RECORD SET |
Segment Open
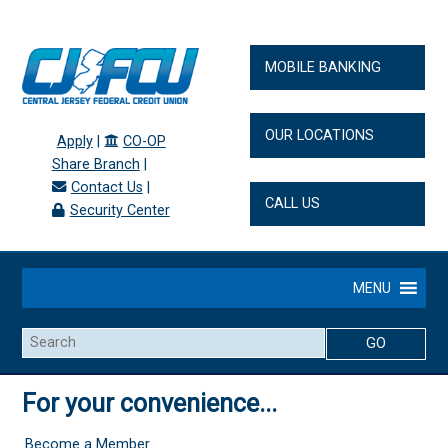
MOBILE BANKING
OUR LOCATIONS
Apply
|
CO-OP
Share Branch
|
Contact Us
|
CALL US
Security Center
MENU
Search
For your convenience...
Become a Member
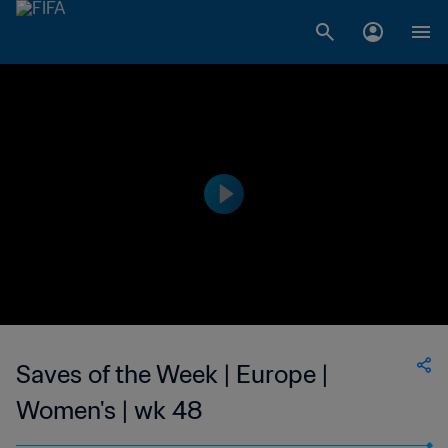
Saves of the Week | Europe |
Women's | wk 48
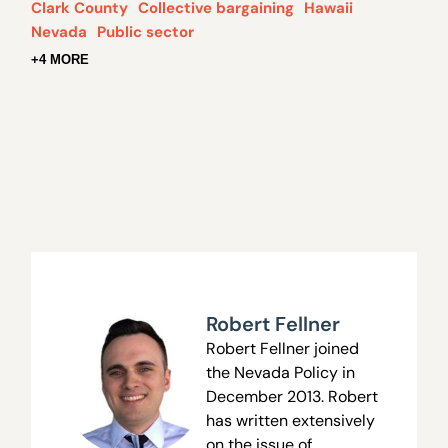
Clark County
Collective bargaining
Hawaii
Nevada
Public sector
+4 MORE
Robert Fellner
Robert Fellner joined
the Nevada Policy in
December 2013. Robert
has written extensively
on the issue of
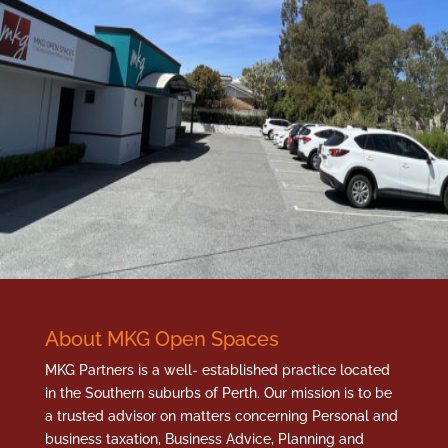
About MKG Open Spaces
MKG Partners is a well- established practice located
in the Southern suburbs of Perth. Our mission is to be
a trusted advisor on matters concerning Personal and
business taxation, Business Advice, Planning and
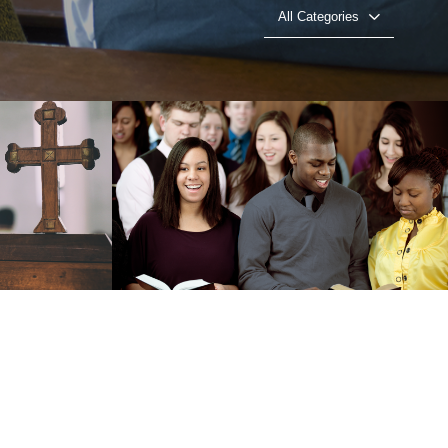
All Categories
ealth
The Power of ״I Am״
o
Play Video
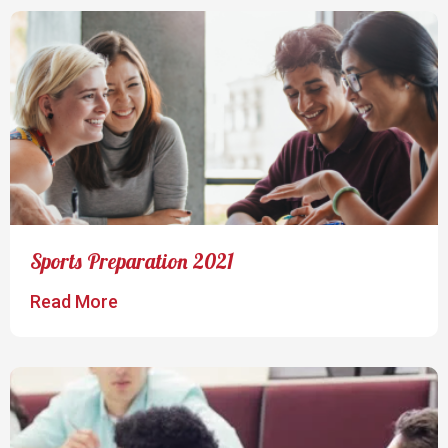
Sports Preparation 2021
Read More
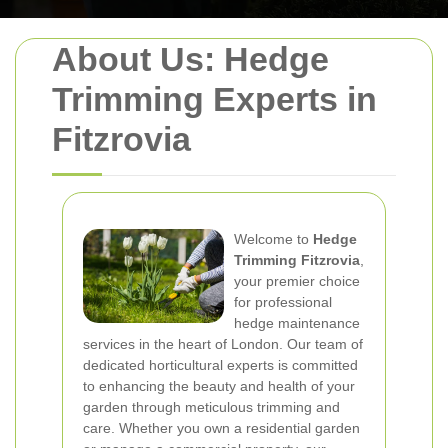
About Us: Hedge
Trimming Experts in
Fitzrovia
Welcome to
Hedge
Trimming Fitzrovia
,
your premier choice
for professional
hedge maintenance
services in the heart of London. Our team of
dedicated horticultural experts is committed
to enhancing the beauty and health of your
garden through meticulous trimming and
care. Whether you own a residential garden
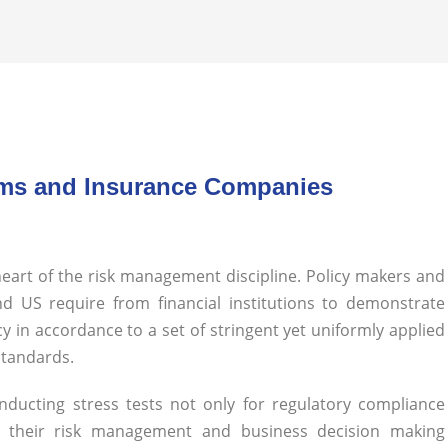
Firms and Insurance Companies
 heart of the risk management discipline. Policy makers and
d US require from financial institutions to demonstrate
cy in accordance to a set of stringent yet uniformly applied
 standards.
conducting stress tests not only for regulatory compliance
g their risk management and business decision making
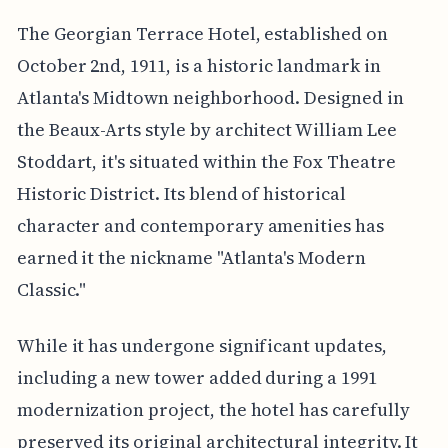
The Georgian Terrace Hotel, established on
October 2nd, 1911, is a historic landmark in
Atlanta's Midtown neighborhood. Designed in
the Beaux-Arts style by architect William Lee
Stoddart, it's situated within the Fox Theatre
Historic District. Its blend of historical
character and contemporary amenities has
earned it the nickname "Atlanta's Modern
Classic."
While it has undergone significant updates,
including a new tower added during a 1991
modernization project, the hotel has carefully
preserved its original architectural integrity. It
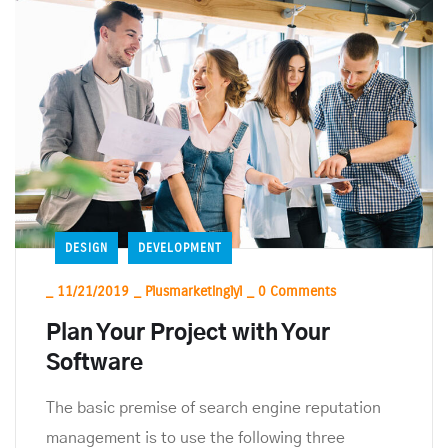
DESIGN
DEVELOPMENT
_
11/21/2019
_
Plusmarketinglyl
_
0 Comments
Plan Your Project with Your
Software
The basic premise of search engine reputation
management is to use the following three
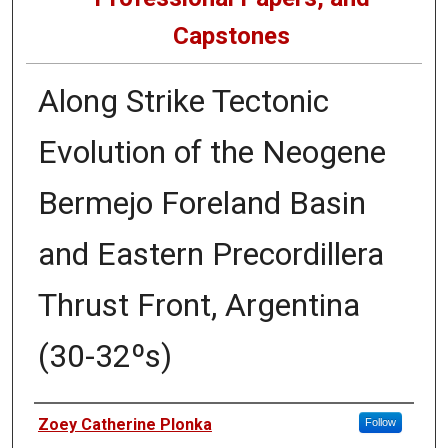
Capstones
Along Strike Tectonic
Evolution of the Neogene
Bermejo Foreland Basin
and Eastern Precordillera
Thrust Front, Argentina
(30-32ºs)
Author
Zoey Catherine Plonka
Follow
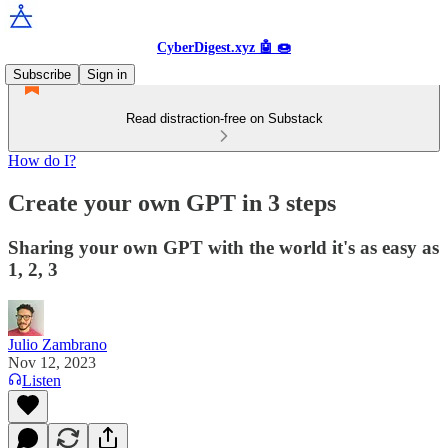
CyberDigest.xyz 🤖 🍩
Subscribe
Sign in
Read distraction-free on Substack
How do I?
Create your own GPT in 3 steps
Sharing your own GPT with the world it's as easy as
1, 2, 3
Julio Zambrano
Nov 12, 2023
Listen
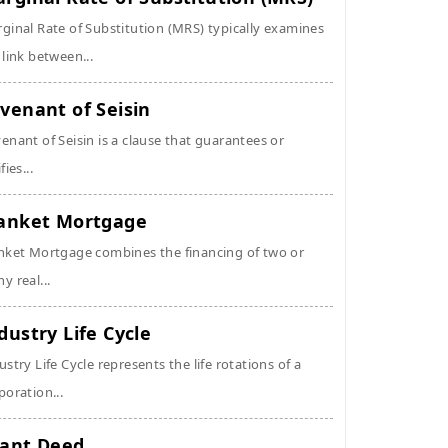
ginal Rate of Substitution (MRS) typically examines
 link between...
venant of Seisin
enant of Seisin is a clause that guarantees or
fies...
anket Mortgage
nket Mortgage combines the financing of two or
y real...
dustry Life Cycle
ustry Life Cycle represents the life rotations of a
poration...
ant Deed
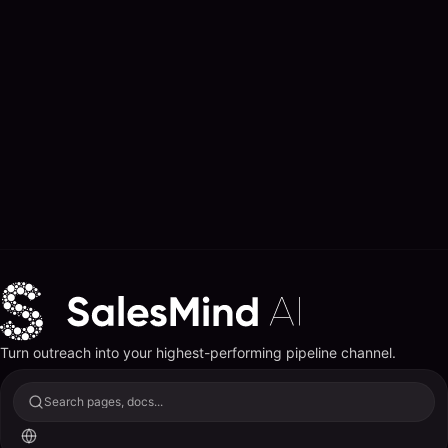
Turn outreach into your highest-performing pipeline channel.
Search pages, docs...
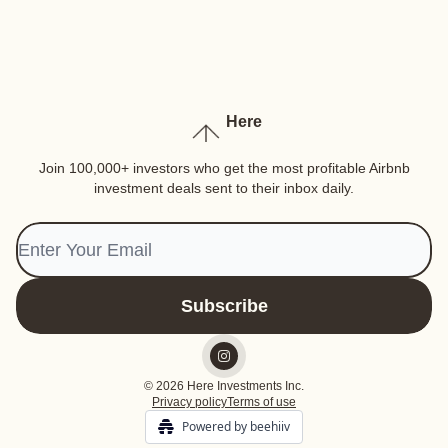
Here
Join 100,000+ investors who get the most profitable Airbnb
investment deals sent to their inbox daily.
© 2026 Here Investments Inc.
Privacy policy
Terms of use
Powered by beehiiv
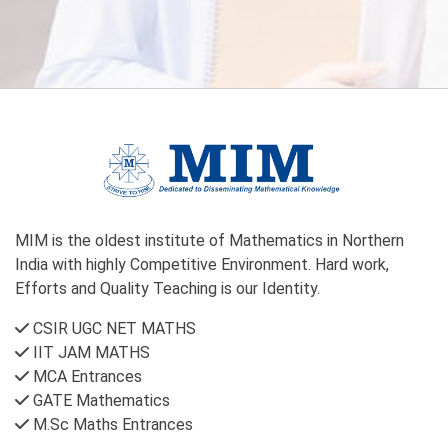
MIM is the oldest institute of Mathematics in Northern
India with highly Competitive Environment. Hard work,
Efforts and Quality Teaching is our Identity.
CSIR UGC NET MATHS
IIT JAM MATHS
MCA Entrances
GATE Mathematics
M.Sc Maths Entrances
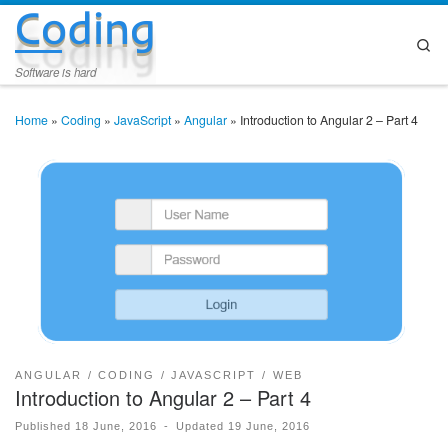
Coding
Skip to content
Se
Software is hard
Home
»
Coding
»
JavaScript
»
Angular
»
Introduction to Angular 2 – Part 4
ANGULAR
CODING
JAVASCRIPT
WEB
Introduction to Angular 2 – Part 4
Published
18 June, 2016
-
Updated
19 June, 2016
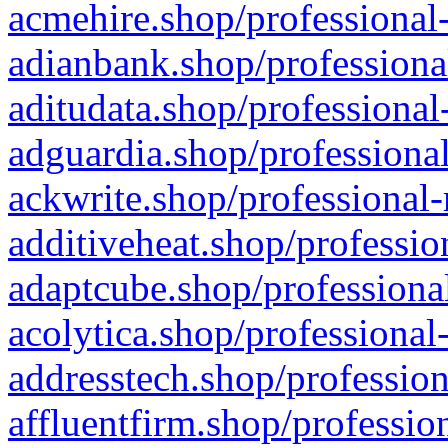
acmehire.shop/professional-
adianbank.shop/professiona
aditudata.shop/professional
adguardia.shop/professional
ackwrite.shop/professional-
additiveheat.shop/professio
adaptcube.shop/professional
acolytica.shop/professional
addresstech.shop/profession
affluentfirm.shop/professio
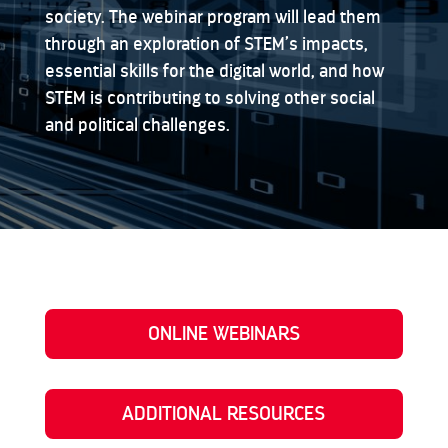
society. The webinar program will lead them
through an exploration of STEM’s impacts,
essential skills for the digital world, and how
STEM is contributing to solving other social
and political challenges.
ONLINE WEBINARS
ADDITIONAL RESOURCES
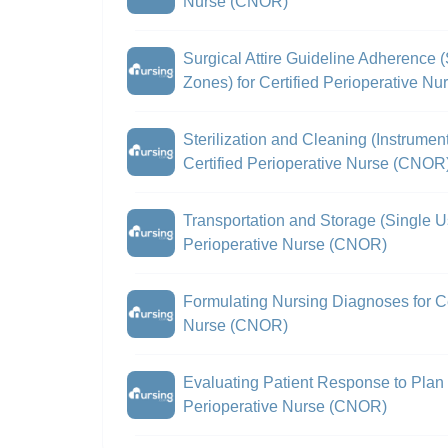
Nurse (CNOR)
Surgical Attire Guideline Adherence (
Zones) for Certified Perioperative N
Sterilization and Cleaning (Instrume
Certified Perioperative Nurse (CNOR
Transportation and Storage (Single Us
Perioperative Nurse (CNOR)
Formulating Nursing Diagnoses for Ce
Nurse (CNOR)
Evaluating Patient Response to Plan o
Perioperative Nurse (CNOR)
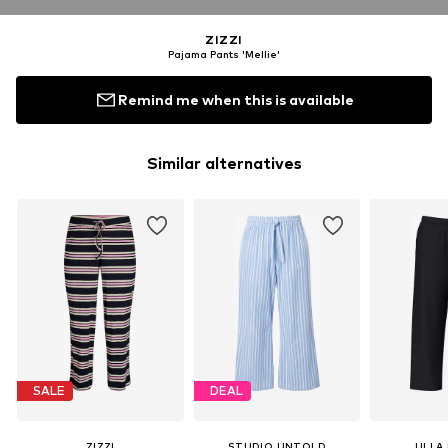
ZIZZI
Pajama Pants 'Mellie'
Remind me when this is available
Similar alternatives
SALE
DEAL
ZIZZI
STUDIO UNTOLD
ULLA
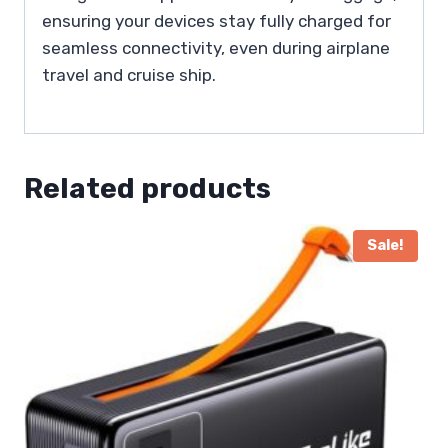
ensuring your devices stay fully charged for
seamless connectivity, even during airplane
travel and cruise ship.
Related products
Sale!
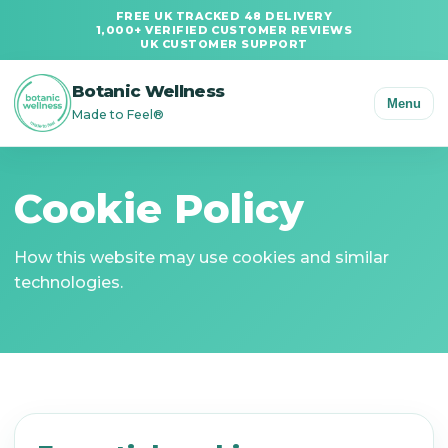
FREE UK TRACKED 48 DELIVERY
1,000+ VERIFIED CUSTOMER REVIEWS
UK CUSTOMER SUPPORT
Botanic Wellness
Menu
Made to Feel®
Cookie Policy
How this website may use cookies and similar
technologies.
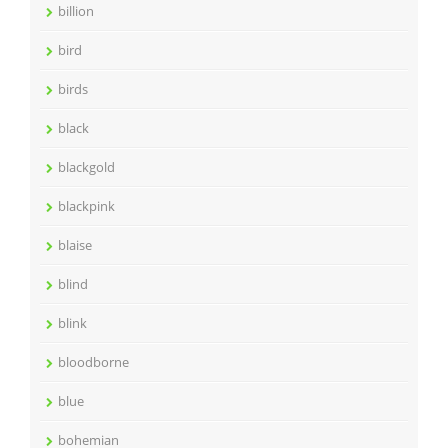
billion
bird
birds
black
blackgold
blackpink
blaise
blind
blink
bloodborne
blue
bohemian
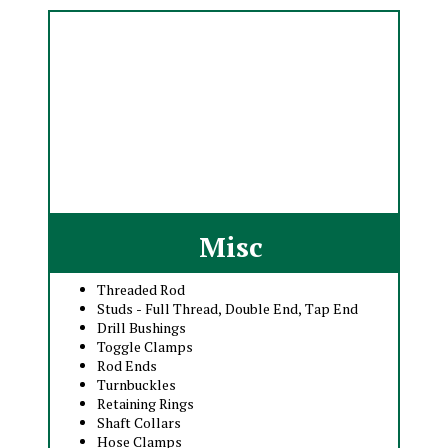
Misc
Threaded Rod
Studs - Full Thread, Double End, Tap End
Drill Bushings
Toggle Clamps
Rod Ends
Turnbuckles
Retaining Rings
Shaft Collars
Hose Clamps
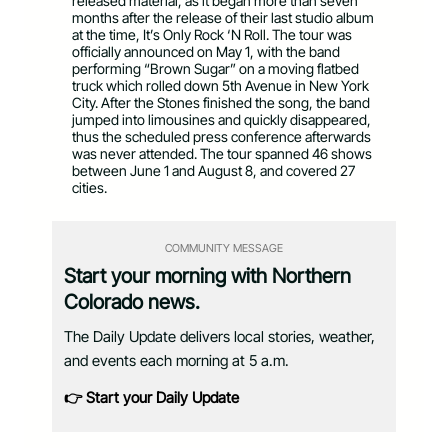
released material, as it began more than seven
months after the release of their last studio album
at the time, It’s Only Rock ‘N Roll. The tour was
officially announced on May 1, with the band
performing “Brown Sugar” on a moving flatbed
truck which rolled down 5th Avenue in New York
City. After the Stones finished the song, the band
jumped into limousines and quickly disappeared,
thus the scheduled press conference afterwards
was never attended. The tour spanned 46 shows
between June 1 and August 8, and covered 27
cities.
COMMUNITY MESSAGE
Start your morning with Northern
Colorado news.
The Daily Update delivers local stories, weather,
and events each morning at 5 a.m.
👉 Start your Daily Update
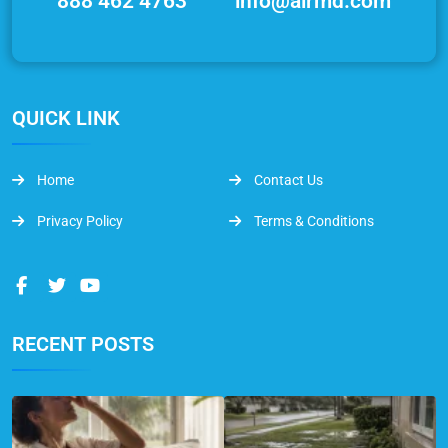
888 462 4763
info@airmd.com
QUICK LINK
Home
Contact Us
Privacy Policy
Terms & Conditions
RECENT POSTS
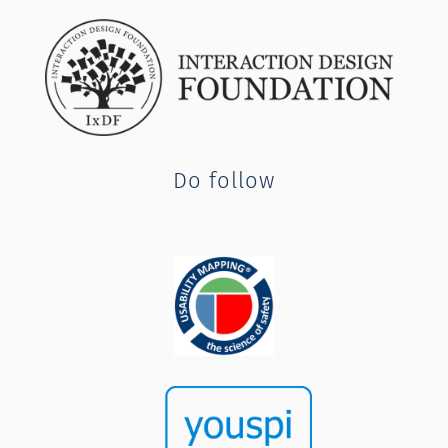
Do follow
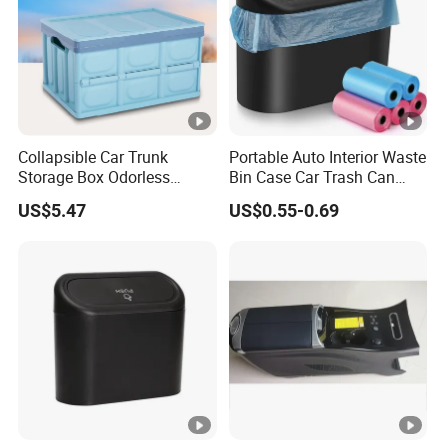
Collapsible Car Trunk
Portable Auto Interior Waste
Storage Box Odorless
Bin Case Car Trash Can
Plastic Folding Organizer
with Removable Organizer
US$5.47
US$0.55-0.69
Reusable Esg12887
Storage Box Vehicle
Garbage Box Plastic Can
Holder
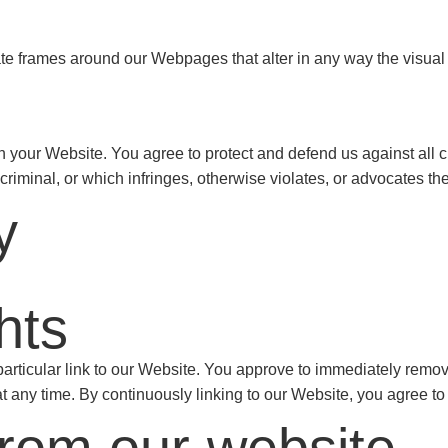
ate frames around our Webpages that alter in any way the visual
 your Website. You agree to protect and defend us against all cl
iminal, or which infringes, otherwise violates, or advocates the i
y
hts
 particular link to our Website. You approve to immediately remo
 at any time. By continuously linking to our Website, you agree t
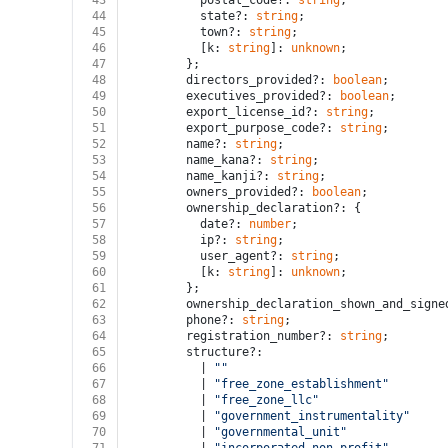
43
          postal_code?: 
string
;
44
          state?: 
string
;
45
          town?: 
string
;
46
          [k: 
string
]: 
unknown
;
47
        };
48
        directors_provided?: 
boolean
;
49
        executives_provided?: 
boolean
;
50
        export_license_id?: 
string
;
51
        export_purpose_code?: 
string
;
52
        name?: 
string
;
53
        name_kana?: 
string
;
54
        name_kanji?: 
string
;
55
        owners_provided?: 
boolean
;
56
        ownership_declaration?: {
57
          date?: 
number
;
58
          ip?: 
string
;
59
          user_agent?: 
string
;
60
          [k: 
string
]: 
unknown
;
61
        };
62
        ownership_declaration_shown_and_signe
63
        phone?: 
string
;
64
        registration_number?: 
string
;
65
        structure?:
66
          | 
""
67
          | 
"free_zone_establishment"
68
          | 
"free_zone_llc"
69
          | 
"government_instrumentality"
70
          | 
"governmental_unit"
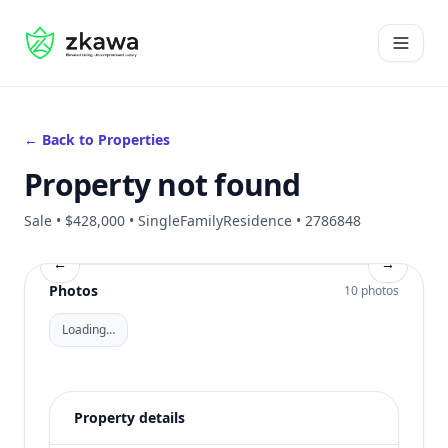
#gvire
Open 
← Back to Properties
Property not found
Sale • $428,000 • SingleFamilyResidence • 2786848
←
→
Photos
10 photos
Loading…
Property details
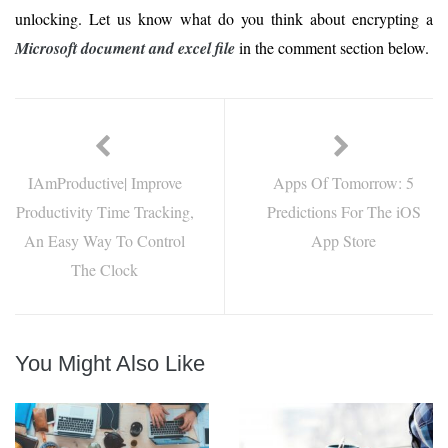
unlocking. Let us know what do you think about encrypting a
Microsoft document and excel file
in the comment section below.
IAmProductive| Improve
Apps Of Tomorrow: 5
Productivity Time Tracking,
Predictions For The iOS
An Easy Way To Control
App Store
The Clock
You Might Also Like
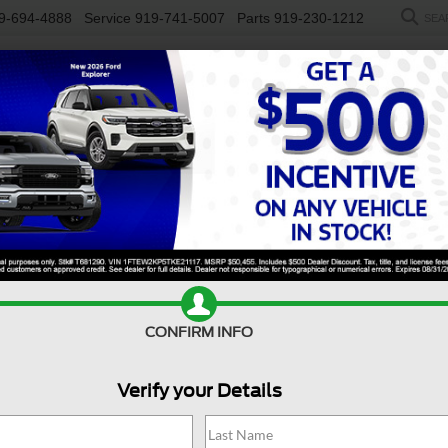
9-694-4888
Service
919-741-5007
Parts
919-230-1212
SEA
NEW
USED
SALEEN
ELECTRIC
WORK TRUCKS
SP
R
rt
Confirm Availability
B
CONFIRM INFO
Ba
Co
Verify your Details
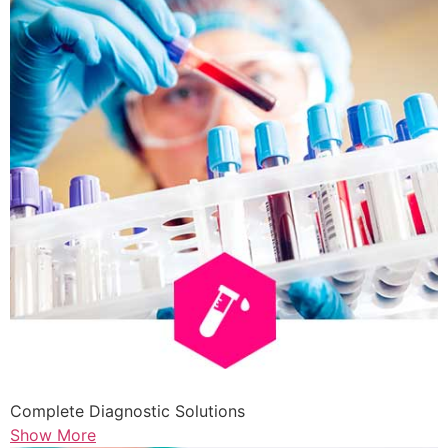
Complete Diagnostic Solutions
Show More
Segment Closed
PROBLEM TO SOLVE |
What should be set down is every line from the opening of the records through the line that contains "preserved its original", exactly, with pictures left out.

TASK ANSWER |
MOBILE BANKING
OUR LOCATIONS
Apply
|
CO-OP
Share Branch
|
Contact Us
|
CALL US
Security Center
MENU
Search
For your convenience...
Become a Member
Saves of the Week | Europe |
Women's | wk 48
Clark County
Collective bargaining
Hawaii
Nevada
Public sector
+4 MORE
Robert Fellner
Robert Fellner joined
the Nevada Policy in
December 2013. Robert
has written extensively
on the issue of
About MKG Open Spaces
MKG Partners is a well- established practice located
in the Southern suburbs of Perth. Our mission is to be
a trusted advisor on matters concerning Personal and
business taxation, Business Advice, Planning and
All Categories
ealth
The Power of ״I Am״
o
Play Video
Sports Preparation 2021
Read More
About Us: Hedge
Trimming Experts in
Fitzrovia
Welcome to
Hedge
Trimming Fitzrovia
,
your premier choice
for professional
hedge maintenance
services in the heart of London. Our team of
dedicated horticultural experts is committed
to enhancing the beauty and health of your
garden through meticulous trimming and
care. Whether you own a residential garden
Firms and Insurance Companies
 heart of the risk management discipline. Policy makers and
d US require from financial institutions to demonstrate
cy in accordance to a set of stringent yet uniformly applied
 standards.
conducting stress tests not only for regulatory compliance
g their risk management and business decision making
The Georgian Terrace Hotel, established on
October 2nd, 1911, is a historic landmark in
Atlanta's Midtown neighborhood. Designed in
the Beaux-Arts style by architect William Lee
Stoddart, it's situated within the Fox Theatre
Historic District. Its blend of historical
character and contemporary amenities has
earned it the nickname "Atlanta's Modern
Classic."
While it has undergone significant updates,
including a new tower added during a 1991
modernization project, the hotel has carefully
preserved its original architectural integrity. It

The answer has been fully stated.